We have been working together with our university partners for many years. The European Clean Aviation project, entirely focused on air traffic sustainability, will start in 2022. The Clean Aviation proposals, which we delivered in Brussels on November 30 last year, cover all these sustainability issues along with other more traditional, though highly innovative ones. The most important project for which we applied in partnership with Safran and Airbus is the demonstration project for an “Open Rotor” propulsion system for a single-aisle aircraft that will enter service in around 2032. Alongside Leonardo Aircraft, we are also looking into the propulsion system of the turboprop engine of the future, which we think will be hybrid electric. We have also put together a proposal on this topic.
"Empathy, the ability to collaborate, communicate, and dialogue with others while managing one’s own ego are skills that must be invested in during a student’s time at university, just as one invests in the knowledge of heat transfer coefficients or the Laplace transform"
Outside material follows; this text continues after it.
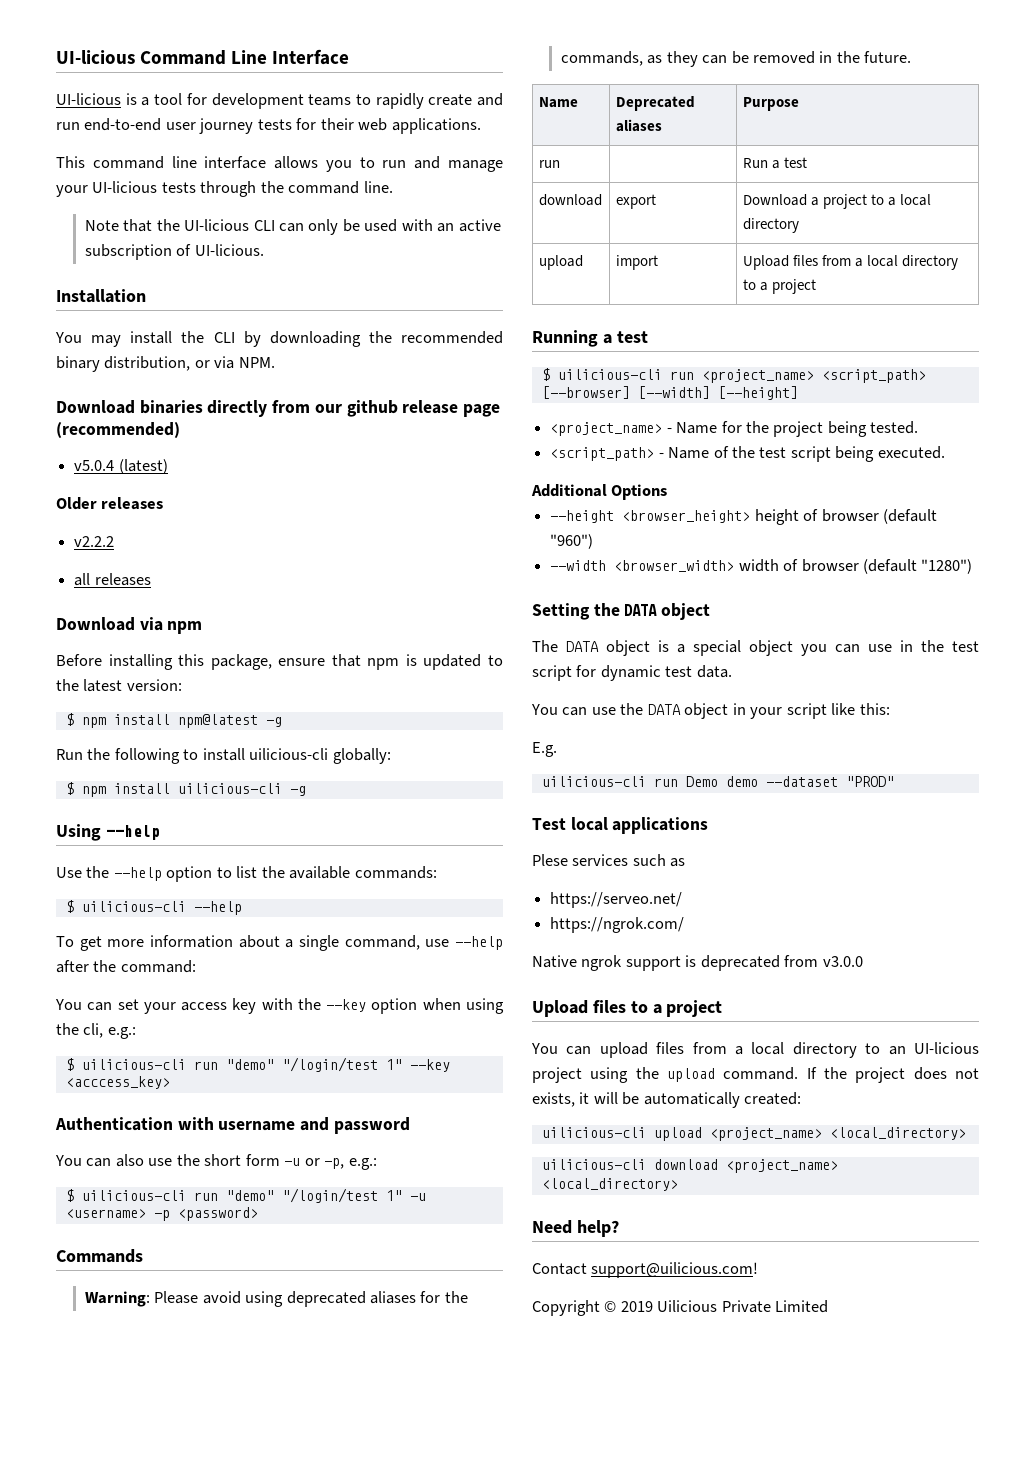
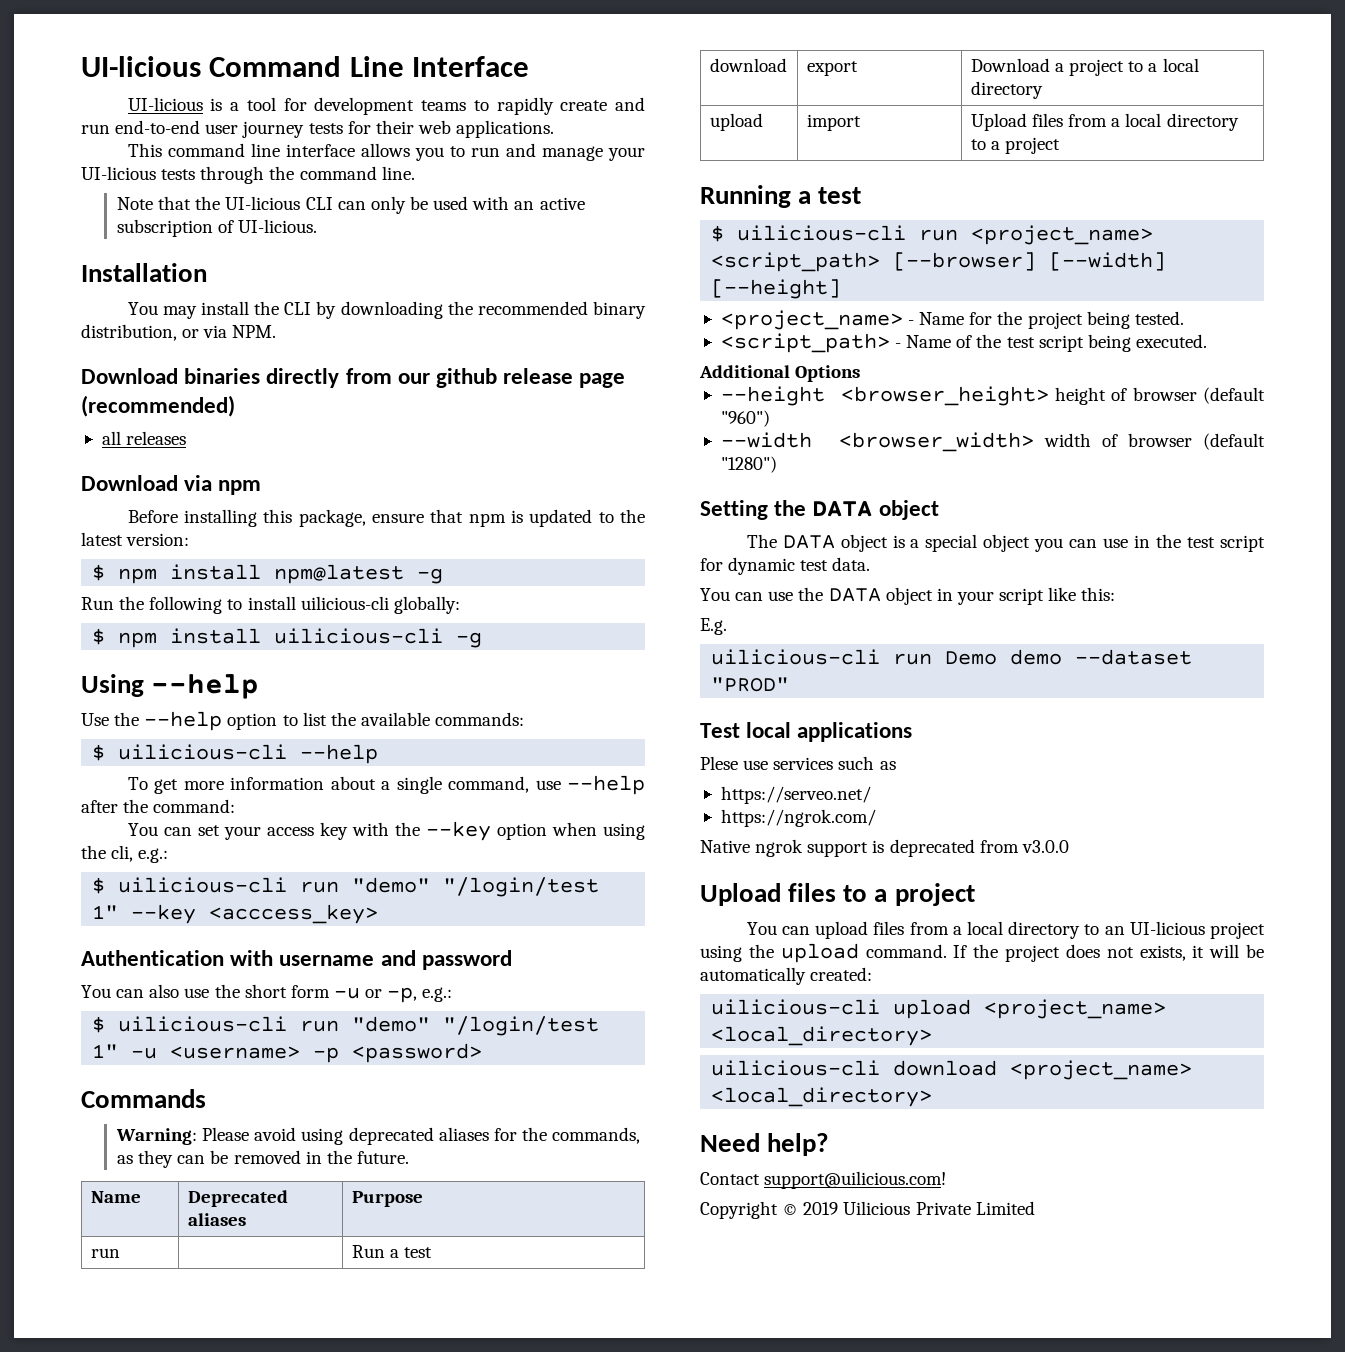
[74,459,168,474] [56,497,164,510] [74,536,115,547] // v5.0.4 (latest) // Older releases // v2.2.2 -> (235, 406) none
(568, 860) none -> [743,760,769,770] use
The research network with universities and specialized centers, which started in Italy and has now been extended to Europe, is a feather in the cap of your team. What is your future vision for the network?
Today we have a network of 20 European Universities working with us in 10 technology communities using the same intellectual property management rules, the result of a huge effort based on 30 years of work and networking. Our communities are focused on the priority technologies for us: from aerodynamics to controls, from mechanical systems to additive manufacturing. I imagine a future in which we know how to make more and better use of these incredible intellectual and experimental resources that can make all the difference in competitive terms.
If you had to suggest one thing to a young person who is about to begin their university journey, what would it be?
When I was hired by Fiat 32 years ago, they talked about skills in terms of “knowing, knowing how to do and knowing how to be”. What I have realized in my professional life is that “knowing how to be” is just as important as the other two components of expertise. Empathy, the ability to collaborate, communicate, and dialogue with others while managing one’s own ego are skills that must be invested in during a student’s time at university, just as one invests in the knowledge of heat transfer coefficients or the Laplace transform. I think this holds true for anyone embarking on any university course.